:: Exercise aim ::
Please return the full listing word for word, leaving out any pictures.

*** Records for the exercise ***

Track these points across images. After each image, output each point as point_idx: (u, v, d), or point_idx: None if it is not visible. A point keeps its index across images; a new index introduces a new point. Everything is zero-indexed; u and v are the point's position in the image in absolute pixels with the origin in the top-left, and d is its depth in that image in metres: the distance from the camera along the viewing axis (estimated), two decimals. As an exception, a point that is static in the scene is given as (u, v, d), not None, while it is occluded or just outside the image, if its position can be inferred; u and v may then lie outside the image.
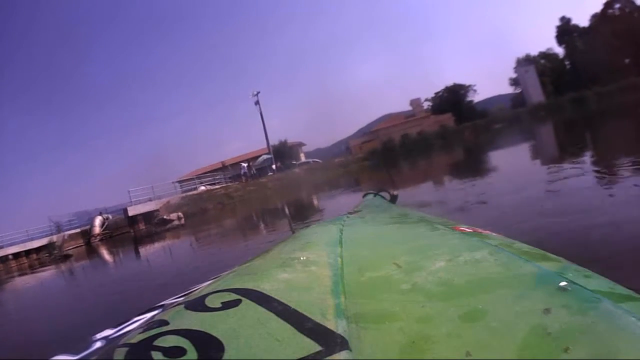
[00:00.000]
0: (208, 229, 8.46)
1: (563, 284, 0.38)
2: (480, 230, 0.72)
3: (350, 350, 0.34)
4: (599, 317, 0.33)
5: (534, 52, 31.28)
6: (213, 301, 0.45)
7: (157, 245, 8.25)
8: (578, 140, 7.34)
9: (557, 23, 30.09)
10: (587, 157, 4.71)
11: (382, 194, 1.90)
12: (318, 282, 0.50)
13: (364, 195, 2.01)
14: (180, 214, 14.25)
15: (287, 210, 8.10)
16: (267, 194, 15.65)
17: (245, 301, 0.44)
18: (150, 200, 16.57)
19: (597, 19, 27.55)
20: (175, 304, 0.52)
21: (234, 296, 0.45)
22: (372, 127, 34.35)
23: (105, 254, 9.64)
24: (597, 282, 0.42)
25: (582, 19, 32.93)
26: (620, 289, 0.41)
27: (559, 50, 30.66)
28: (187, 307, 0.46)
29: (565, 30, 29.56)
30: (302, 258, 0.60)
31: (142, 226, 15.12)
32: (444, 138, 24.05)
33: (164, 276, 3.83)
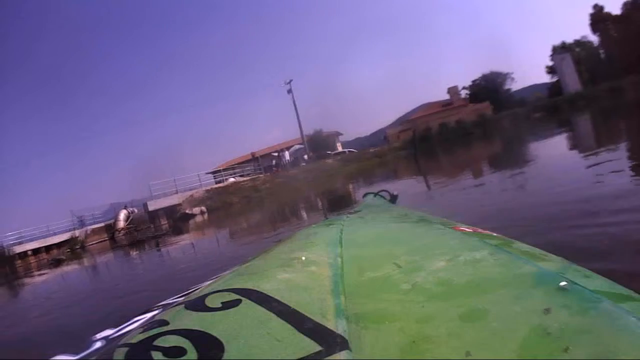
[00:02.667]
0: (229, 225, 8.23)
1: (563, 284, 0.38)
2: (480, 230, 0.72)
3: (350, 350, 0.34)
4: (599, 317, 0.33)
5: (569, 39, 30.90)
6: (213, 301, 0.45)
7: (173, 242, 8.03)
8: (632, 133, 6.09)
9: (591, 10, 29.55)
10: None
11: (382, 194, 1.90)
12: (318, 282, 0.50)
13: (364, 195, 2.01)
14: (203, 208, 13.84)
15: (319, 204, 7.81)
16: (296, 187, 14.96)
17: (245, 301, 0.44)
18: (176, 192, 15.84)
19: (628, 6, 27.15)
20: (175, 304, 0.52)
21: (234, 296, 0.45)
22: (410, 116, 33.91)
23: (126, 248, 9.39)
24: (597, 282, 0.42)
25: (614, 7, 32.52)
26: (620, 289, 0.41)
27: (594, 39, 30.26)
28: (187, 307, 0.46)
29: (599, 18, 29.12)
30: (302, 258, 0.60)
31: (163, 221, 14.50)
32: (482, 127, 23.36)
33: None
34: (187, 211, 13.76)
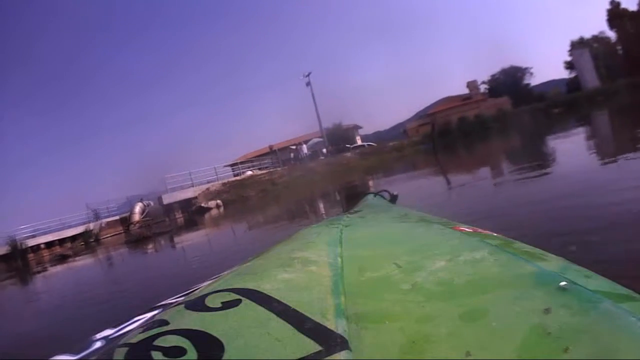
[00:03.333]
0: (244, 219, 8.10)
1: (563, 284, 0.38)
2: (480, 230, 0.72)
3: (350, 350, 0.34)
4: (599, 317, 0.33)
5: (587, 35, 30.79)
6: (213, 301, 0.45)
7: (186, 235, 7.95)
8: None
9: (608, 6, 29.49)
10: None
11: (382, 193, 1.91)
12: (318, 282, 0.50)
13: (364, 195, 2.01)
14: (219, 201, 13.67)
15: (336, 198, 7.65)
16: (313, 180, 14.69)
17: (245, 301, 0.44)
18: (191, 186, 15.58)
19: None
20: (175, 303, 0.52)
21: (234, 296, 0.45)
22: (430, 110, 33.74)
23: (140, 242, 9.26)
24: (597, 282, 0.42)
25: (632, 2, 32.47)
26: (620, 289, 0.41)
27: (611, 35, 30.18)
28: (187, 307, 0.46)
29: (616, 14, 29.08)
30: (302, 258, 0.60)
31: (178, 215, 14.30)
32: (501, 122, 23.11)
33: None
34: (202, 205, 13.55)
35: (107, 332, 0.60)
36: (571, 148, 6.19)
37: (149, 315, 0.61)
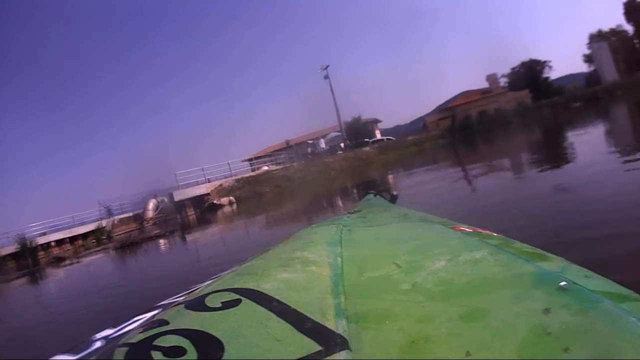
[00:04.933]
0: (256, 217, 7.81)
1: (563, 284, 0.38)
2: (480, 230, 0.72)
3: (350, 350, 0.34)
4: (599, 317, 0.33)
5: (605, 27, 30.57)
6: (213, 301, 0.45)
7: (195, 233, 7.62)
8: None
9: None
10: None
11: (382, 193, 1.91)
12: (318, 282, 0.50)
13: (364, 195, 2.01)
14: (232, 198, 13.31)
15: (353, 195, 7.26)
16: (330, 175, 14.25)
17: (245, 301, 0.44)
18: (206, 182, 15.11)
19: None
20: (175, 303, 0.52)
21: (234, 296, 0.45)
22: (450, 104, 33.36)
23: (153, 240, 8.72)
24: (597, 282, 0.42)
25: None
26: (620, 289, 0.41)
27: (629, 28, 29.98)
28: (187, 307, 0.46)
29: (633, 8, 28.92)
30: (302, 258, 0.60)
31: (190, 212, 13.85)
32: (522, 116, 22.65)
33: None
34: (215, 201, 13.20)
35: (107, 331, 0.60)
36: (590, 145, 5.78)
37: (149, 315, 0.61)
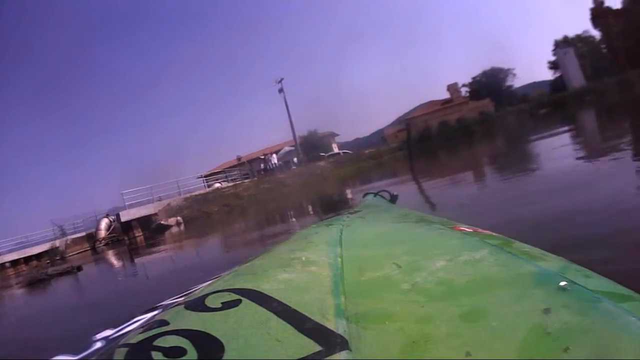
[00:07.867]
0: (201, 239, 7.51)
1: (563, 283, 0.38)
2: (480, 230, 0.72)
3: (350, 350, 0.34)
4: (599, 317, 0.33)
5: (571, 34, 30.46)
6: (213, 301, 0.45)
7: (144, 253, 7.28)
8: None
9: (591, 5, 29.03)
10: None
11: (382, 194, 1.91)
12: (318, 282, 0.50)
13: (364, 195, 2.01)
14: (179, 218, 12.97)
15: (308, 210, 7.28)
16: (282, 192, 13.93)
17: (245, 301, 0.44)
18: (158, 200, 14.65)
19: (629, 0, 26.71)
20: (175, 304, 0.52)
21: (234, 296, 0.45)
22: (410, 115, 32.94)
23: (107, 259, 8.64)
24: (597, 282, 0.42)
25: (615, 1, 32.22)
26: (620, 289, 0.41)
27: (595, 33, 29.82)
28: (187, 307, 0.46)
29: (600, 13, 28.73)
30: (302, 258, 0.60)
31: (137, 233, 13.24)
32: (484, 125, 22.73)
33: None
34: (162, 222, 12.57)
35: (107, 332, 0.60)
36: (556, 149, 5.81)
37: (149, 315, 0.61)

*** End of Records for the exercise ***

:: Exercise answer ::
Track these points across images. After each image, output each point as point_idx: (u, v, d), or point_idx: None if it is not visible. A point keeps its index across images; a new index introduces a new point. Everything is zero-indexed; u and v are the point's position in the image in absolute pixels with the origin in the top-left, and d is its depth in that image in metres: the distance from the camera along the viewing axis (estimated), two decimals. As an exception, a point that is static in the scene is given as (u, v, d), not None, while it is occluded or just outside the image, if its position can be inferred; u and v may then lie outside the image.
[00:00.000]
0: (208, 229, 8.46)
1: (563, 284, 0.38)
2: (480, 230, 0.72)
3: (350, 350, 0.34)
4: (599, 317, 0.33)
5: (534, 52, 31.28)
6: (213, 301, 0.45)
7: (157, 245, 8.25)
8: (578, 140, 7.34)
9: (557, 23, 30.09)
10: (587, 157, 4.71)
11: (382, 194, 1.90)
12: (318, 282, 0.50)
13: (364, 195, 2.01)
14: (180, 214, 14.25)
15: (287, 210, 8.10)
16: (267, 194, 15.65)
17: (245, 301, 0.44)
18: (150, 200, 16.57)
19: (597, 19, 27.55)
20: (175, 304, 0.52)
21: (234, 296, 0.45)
22: (372, 127, 34.35)
23: (105, 254, 9.64)
24: (597, 282, 0.42)
25: (582, 19, 32.93)
26: (620, 289, 0.41)
27: (559, 50, 30.66)
28: (187, 307, 0.46)
29: (565, 30, 29.56)
30: (302, 258, 0.60)
31: (142, 226, 15.12)
32: (444, 138, 24.05)
33: (164, 276, 3.83)
[00:02.667]
0: (229, 225, 8.23)
1: (563, 284, 0.38)
2: (480, 230, 0.72)
3: (350, 350, 0.34)
4: (599, 317, 0.33)
5: (569, 39, 30.90)
6: (213, 301, 0.45)
7: (173, 242, 8.03)
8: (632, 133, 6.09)
9: (591, 10, 29.55)
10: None
11: (382, 194, 1.90)
12: (318, 282, 0.50)
13: (364, 195, 2.01)
14: (203, 208, 13.84)
15: (319, 204, 7.81)
16: (296, 187, 14.96)
17: (245, 301, 0.44)
18: (176, 192, 15.84)
19: (628, 6, 27.15)
20: (175, 304, 0.52)
21: (234, 296, 0.45)
22: (410, 116, 33.91)
23: (126, 248, 9.39)
24: (597, 282, 0.42)
25: (614, 7, 32.52)
26: (620, 289, 0.41)
27: (594, 39, 30.26)
28: (187, 307, 0.46)
29: (599, 18, 29.12)
30: (302, 258, 0.60)
31: (163, 221, 14.50)
32: (482, 127, 23.36)
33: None
34: (187, 211, 13.76)
[00:03.333]
0: (244, 219, 8.10)
1: (563, 284, 0.38)
2: (480, 230, 0.72)
3: (350, 350, 0.34)
4: (599, 317, 0.33)
5: (587, 35, 30.79)
6: (213, 301, 0.45)
7: (186, 235, 7.95)
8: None
9: (608, 6, 29.49)
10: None
11: (382, 193, 1.91)
12: (318, 282, 0.50)
13: (364, 195, 2.01)
14: (219, 201, 13.67)
15: (336, 198, 7.65)
16: (313, 180, 14.69)
17: (245, 301, 0.44)
18: (191, 186, 15.58)
19: None
20: (175, 303, 0.52)
21: (234, 296, 0.45)
22: (430, 110, 33.74)
23: (140, 242, 9.26)
24: (597, 282, 0.42)
25: (632, 2, 32.47)
26: (620, 289, 0.41)
27: (611, 35, 30.18)
28: (187, 307, 0.46)
29: (616, 14, 29.08)
30: (302, 258, 0.60)
31: (178, 215, 14.30)
32: (501, 122, 23.11)
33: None
34: (202, 205, 13.55)
35: (107, 332, 0.60)
36: (571, 148, 6.19)
37: (149, 315, 0.61)
[00:04.933]
0: (256, 217, 7.81)
1: (563, 284, 0.38)
2: (480, 230, 0.72)
3: (350, 350, 0.34)
4: (599, 317, 0.33)
5: (605, 27, 30.57)
6: (213, 301, 0.45)
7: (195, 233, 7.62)
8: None
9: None
10: None
11: (382, 193, 1.91)
12: (318, 282, 0.50)
13: (364, 195, 2.01)
14: (232, 198, 13.31)
15: (353, 195, 7.26)
16: (330, 175, 14.25)
17: (245, 301, 0.44)
18: (206, 182, 15.11)
19: None
20: (175, 303, 0.52)
21: (234, 296, 0.45)
22: (450, 104, 33.36)
23: (153, 240, 8.72)
24: (597, 282, 0.42)
25: None
26: (620, 289, 0.41)
27: (629, 28, 29.98)
28: (187, 307, 0.46)
29: (633, 8, 28.92)
30: (302, 258, 0.60)
31: (190, 212, 13.85)
32: (522, 116, 22.65)
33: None
34: (215, 201, 13.20)
35: (107, 331, 0.60)
36: (590, 145, 5.78)
37: (149, 315, 0.61)
[00:07.867]
0: (201, 239, 7.51)
1: (563, 283, 0.38)
2: (480, 230, 0.72)
3: (350, 350, 0.34)
4: (599, 317, 0.33)
5: (571, 34, 30.46)
6: (213, 301, 0.45)
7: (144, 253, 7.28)
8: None
9: (591, 5, 29.03)
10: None
11: (382, 194, 1.91)
12: (318, 282, 0.50)
13: (364, 195, 2.01)
14: (179, 218, 12.97)
15: (308, 210, 7.28)
16: (282, 192, 13.93)
17: (245, 301, 0.44)
18: (158, 200, 14.65)
19: (629, 0, 26.71)
20: (175, 304, 0.52)
21: (234, 296, 0.45)
22: (410, 115, 32.94)
23: (107, 259, 8.64)
24: (597, 282, 0.42)
25: (615, 1, 32.22)
26: (620, 289, 0.41)
27: (595, 33, 29.82)
28: (187, 307, 0.46)
29: (600, 13, 28.73)
30: (302, 258, 0.60)
31: (137, 233, 13.24)
32: (484, 125, 22.73)
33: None
34: (162, 222, 12.57)
35: (107, 332, 0.60)
36: (556, 149, 5.81)
37: (149, 315, 0.61)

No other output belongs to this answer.